When Harikesa had received the call to come immediately to Vrindavana, he had been told to "expect the worst." Immediately he contacted his printer, who was in the process of completing several books, and told him that he must have advance copies by the next day. So by the time he got on the plane for India, he had newly printed volumes of the Second Canto of Srimad-Bhagavatam in German, the Krishna trilogy in German, and a Yugoslavian Sri Isopanisad.
But when he arrived at Srila Prabhupada's door in Vrindavana, a devotee told him he could not bring the books to Srila Prabhupada now.
"Why not?" Harikesa asked.
"This is not the kind of mood we are trying to create here," the devotee explained.
"What?

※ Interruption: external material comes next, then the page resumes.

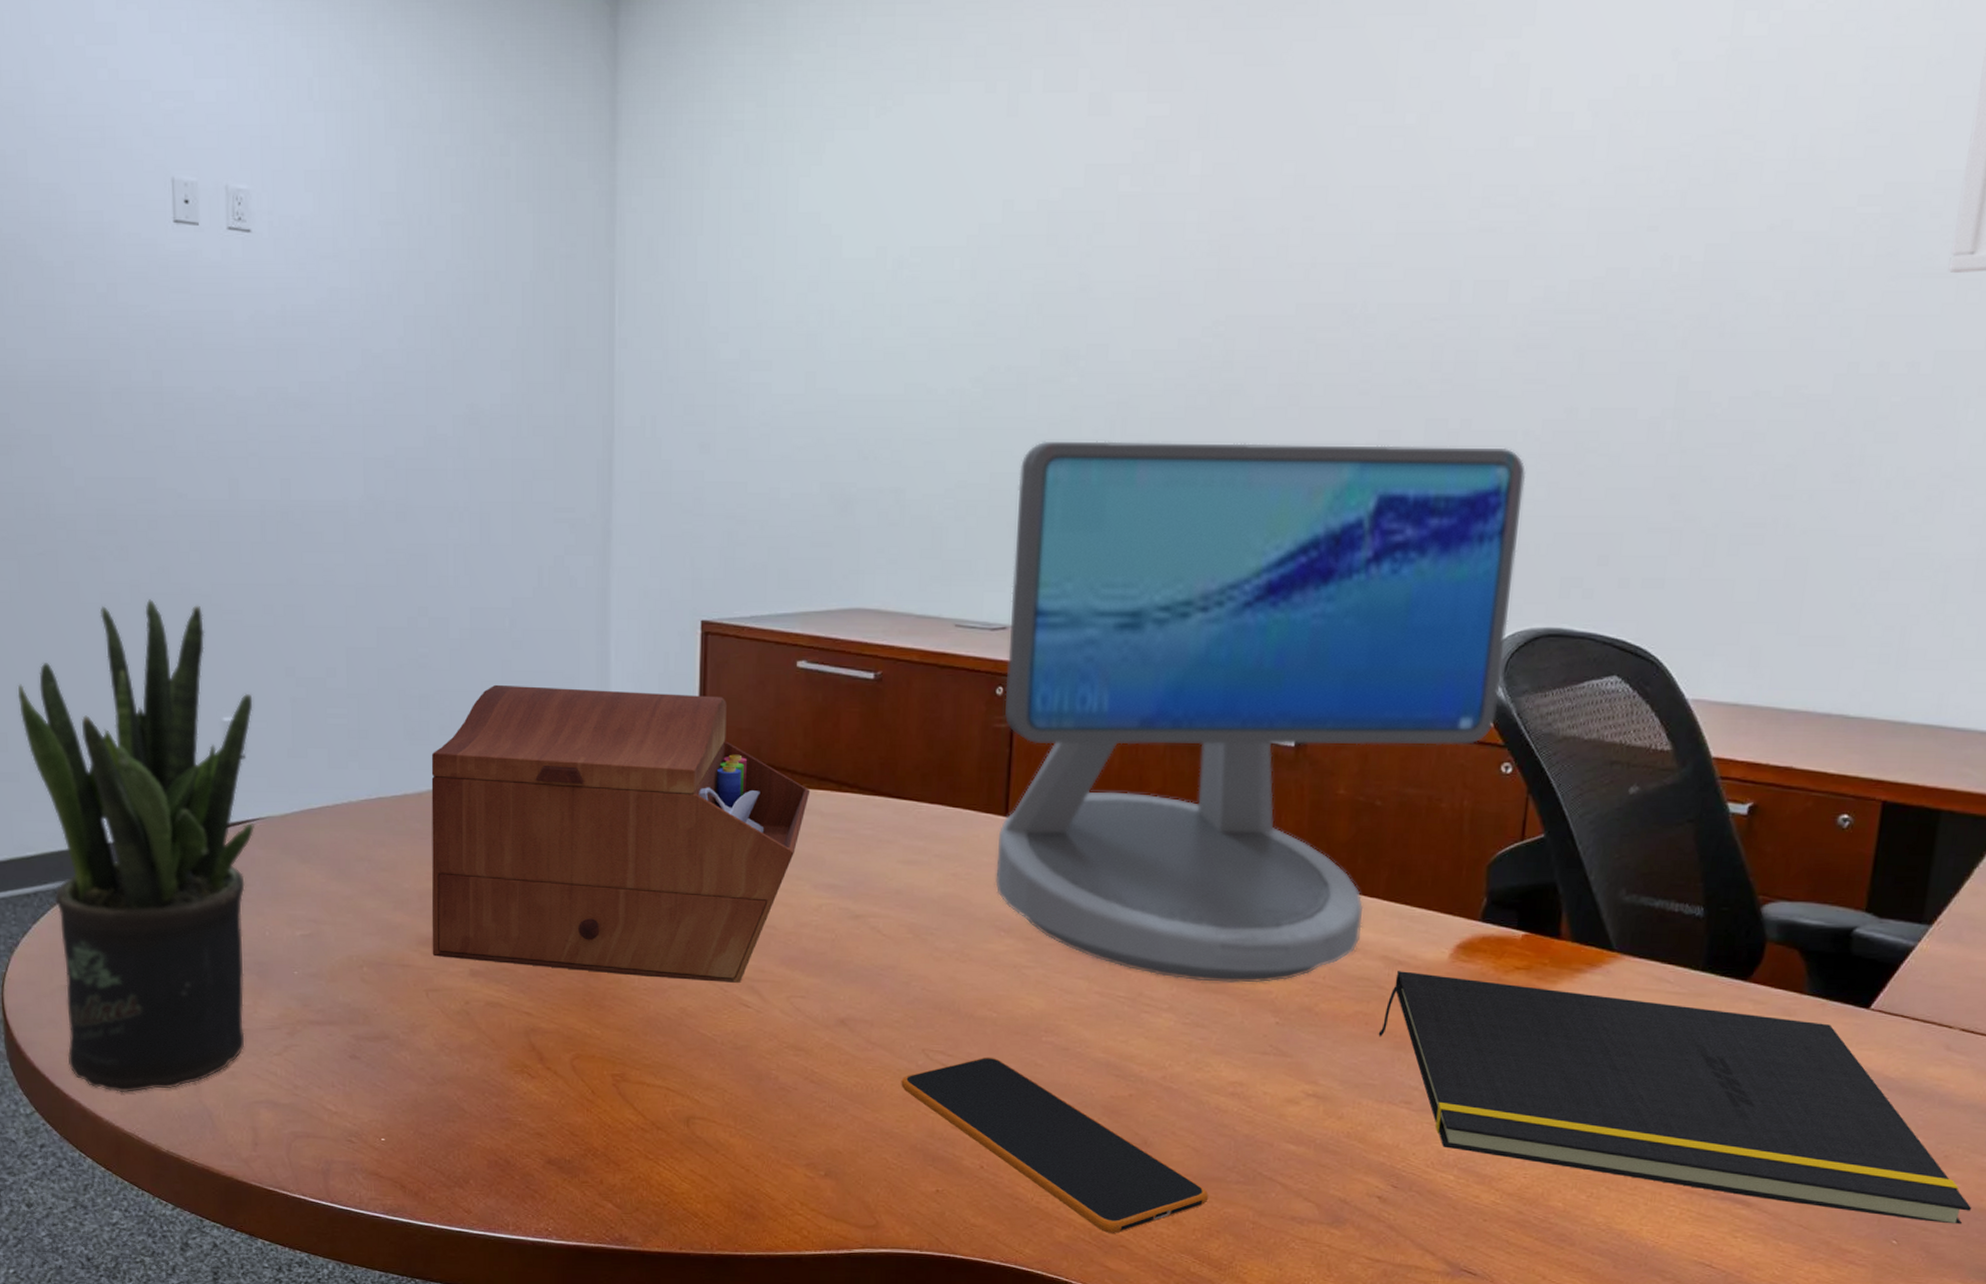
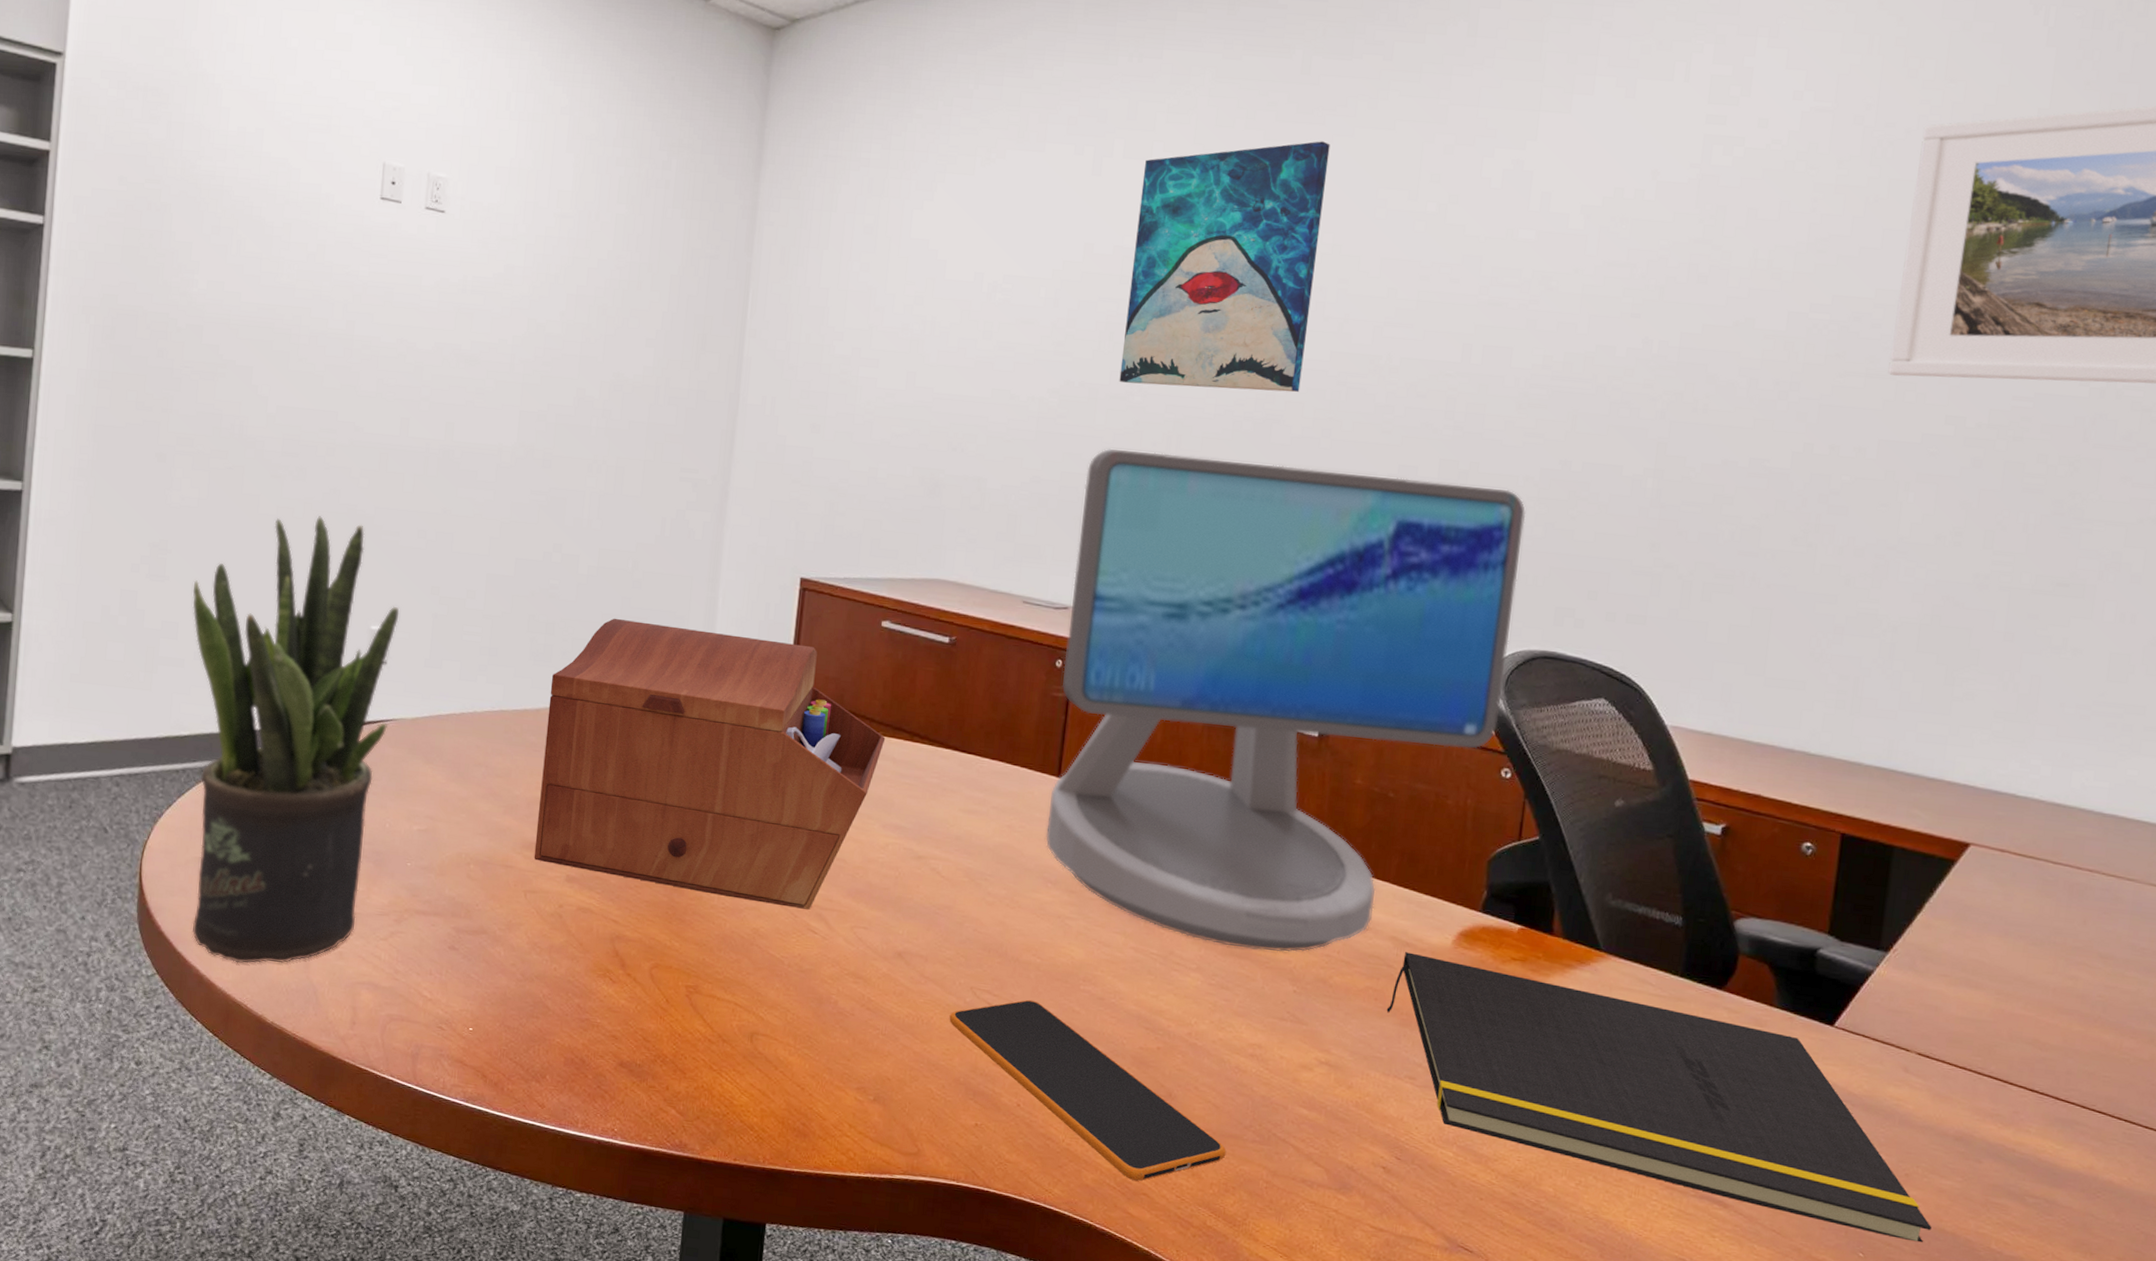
wall art: none [1051,49,1289,363] -> present [1119,141,1330,393]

Are you crazy?" exclaimed Harikesa. "Books are Prabhupada's life and soul!"
He went in and showed Prabhupada the seven new books. Immediately Prabhupada took the first volume of the Krishna trilogy and held it up, looking at the cover painting of Radha and Krishna. Prabhupada began crying and reached out, trying to stroke Harikesa's head. Harikesa reached out and held Srila Prabhupada's hand, thinking himself unworthy of being patted.
"He was rotting here, typewriting," said Srila Prabhupada, referring to when Harikesa had been his secretary, just before going to preach in Europe. "I said, "You go.' I had ten servants. You thought that I was degrading you by sending you away. No. Now you understand?"
"Yes, I understand," said Harikesa, sobbing. "Here is an intelligent boy, I thought," said Srila Prabhupada. "Why should he rot here, typewriting?"
Prabhupada looked at each book. "Printing and everything is first class," he said. He asked how many had been printed, and Harikesa replied, "One hundred twenty thousand Krishna trilogies, sixty thousand Srimad-Bhagavatam Second Cantos, and ten thousand Isopanisads."
"Can you distribute that Isopanisad?" Prabhupada asked. Harikesa assured him that they could definitely distribute the book in Yugoslavia. "Then print more," said Prabhupada.
They continued discussing book production. Books were indeed Srila Prabhupada's life and soul. From Harikesa's entering with the new books, Prabhupada had felt a profound ecstasy that had spread to Harikesa and all the devotees present. Everyone was keenly aware that what they were experiencing was transcendental, a special reciprocation with Srila Prabhupada, and as long as they were sincere it would not die.
"Now you just have to become better," said Harikesa. "More healthy."
"Healthy?" said Srila Prabhupada. "I have nothing to do with this body."